This website stores cookies. Click here to accept them.cookie information page


Public and private roads

The difference between public and private roads is perhaps more complicated than you might think.

Public roads - the roads on which everyone drives to and fro - are public in the sense that: 

They belong to the local authority (usually the County Council)

  • The local authority is under a legal duty to maintain them
  • They are highways (more precisely, "carriageways", meaning that there is generally a public right of way for all classes of traffic).

Private roads (also known as "unadopted roads") are different in that they don't belong to the local authority, and the local authority is not under a legal duty to maintain them. But a private road may nonetheless be a highway for one or more classes of traffic. A private road can become a highway through use by the public over a period of time. Private through-roads sometimes become highways in this way, though private cul-de-sacs rarely do so. (Whether a public right of way still exists for mechanically-propelled vehicles depends also upon the effect of Part 6 of the Natural Environment and Rural Communities Act 2006, which came into effect on 2 May 2006. This extinguished public rights of way for mechanically-propelled vehicles in most private roads.)


No official figures exist, but there are thought to be about 40,000 private roads in England and Wales.
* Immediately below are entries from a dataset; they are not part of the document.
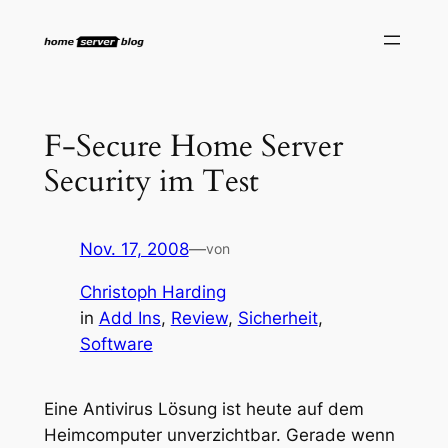
Zum
Inhalt
springen
F-Secure Home Server
Security im Test
Nov. 17, 2008
—
von
Christoph Harding
in
Add Ins
, 
Review
, 
Sicherheit
, 
Software
Eine Antivirus Lösung ist heute auf dem
Heimcomputer unverzichtbar. Gerade wenn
There are many in the Home Counties - Surrey, for example, has more than 2,000 - but other parts of England and Wales also have substantial numbers. Some are ancient; many reflect suburban development in the late-nineteenth to mid-twentieth century period; and many modern developments are built around private roads, for the benefits which they confer. The ownership of older roads is often unknown, though residents may be able to register title.


Since residents cannot look to the local authority to maintain their road, they must do so themselves. Residents usually form an association or a private company, collect contributions, organise maintenance and deal with other issues such as insurance, parking, tree surgery, rights of way etc. Some private roads are organised in a very formal way, others less so.  This is a matter of choice; but a degree of organisation is essential if the benefits of private status are to be enjoyed and problems avoided. Generally, a company will be a better option than an unincorporated residents' association, especially if it is to own the road.